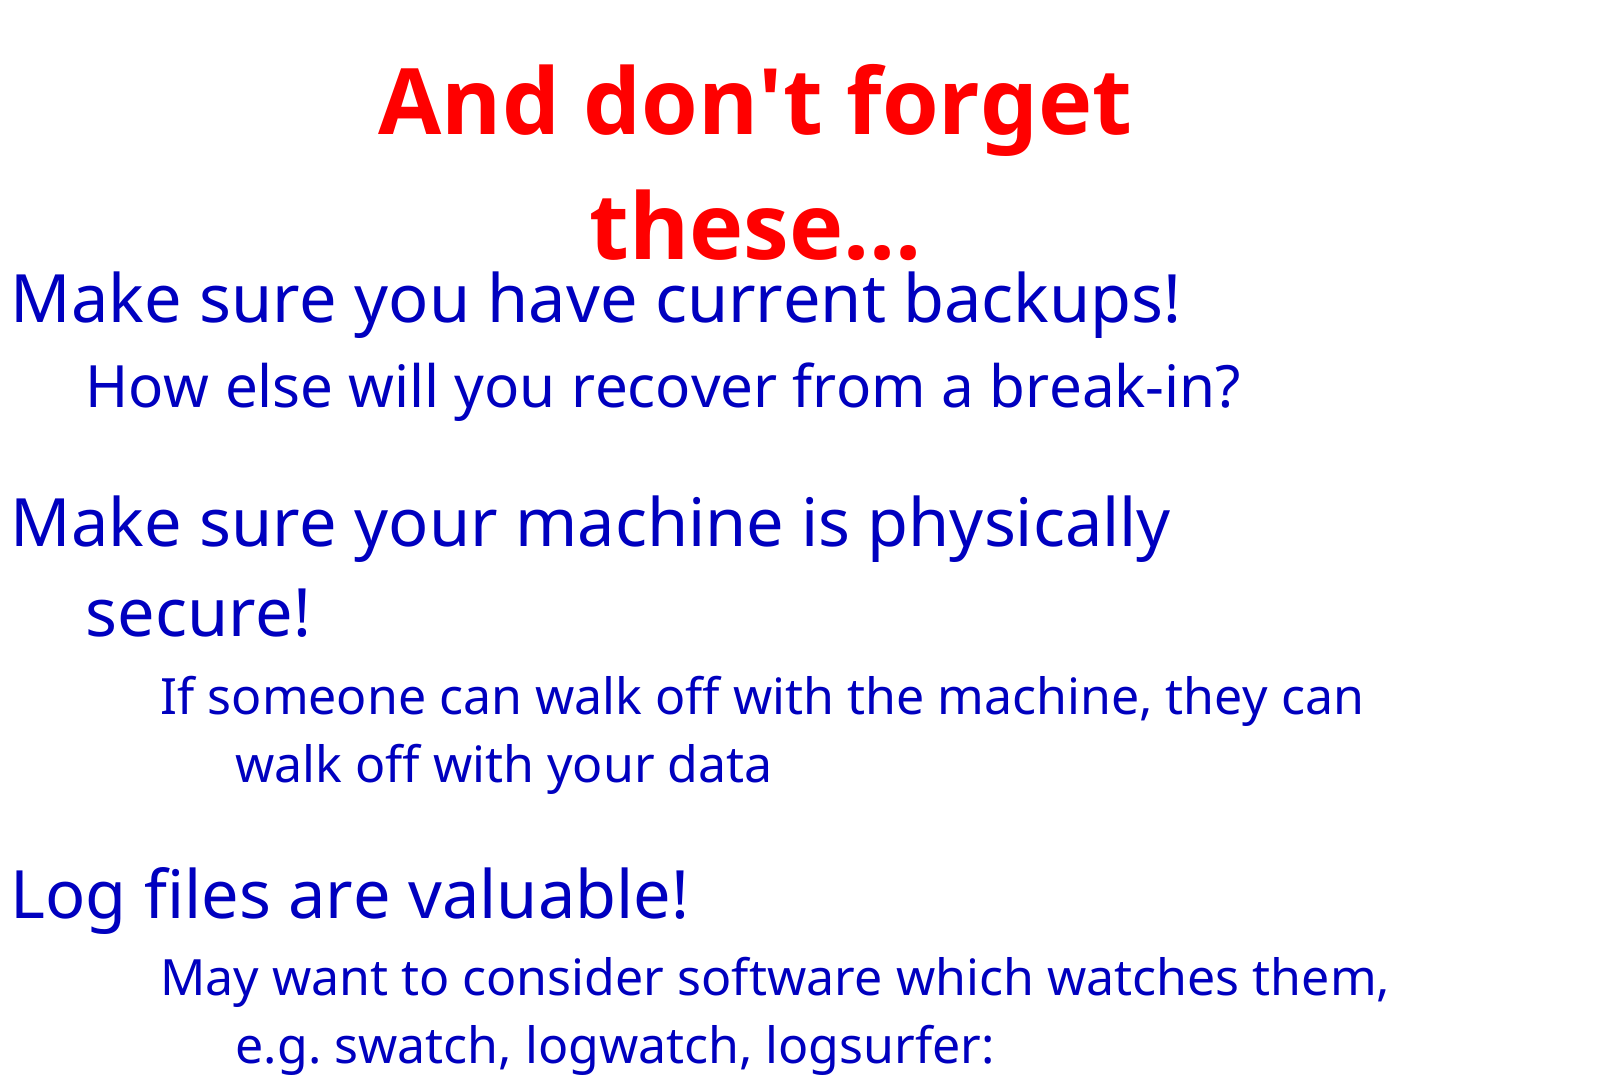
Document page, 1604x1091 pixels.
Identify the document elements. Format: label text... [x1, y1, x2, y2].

title And don't forget these... [224, 36, 1288, 147]
list Make sure you have current backups! How else will you recover from a break-in? Make sure your machine is physically secure! If someone can walk off with the machine, they can walk off with your data Log files are valuable! May want to consider software which watches them, e.g. swatch, logwatch, logsurfer: tail -f /var/log/messages http://www.nsrc.org/security/#logging [10, 250, 1401, 1037]
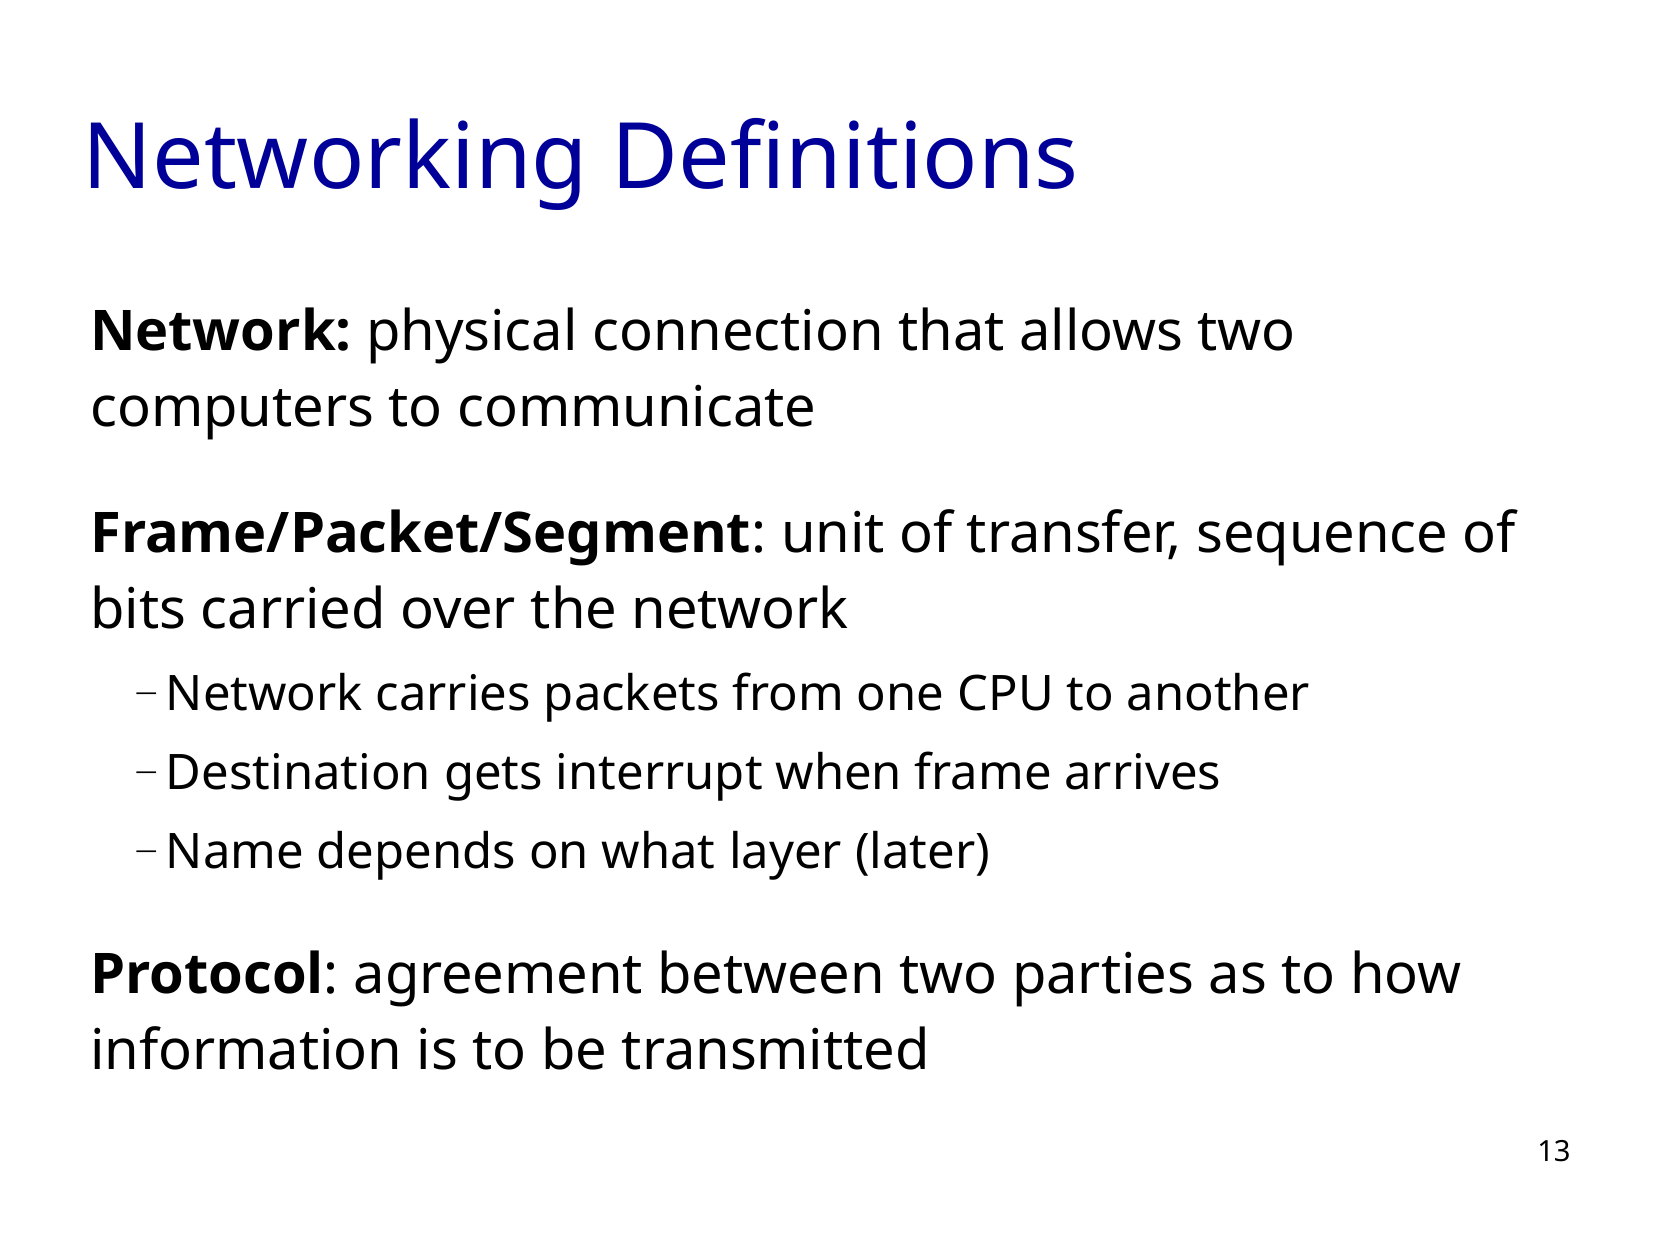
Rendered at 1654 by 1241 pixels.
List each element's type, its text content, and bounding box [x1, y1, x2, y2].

Exercise brief – Please show every line in the records above that contains the word "pixels".

Exercise solution –
Document page, 1604x1091 pixels.
Rendered at 1654 by 1241 pixels.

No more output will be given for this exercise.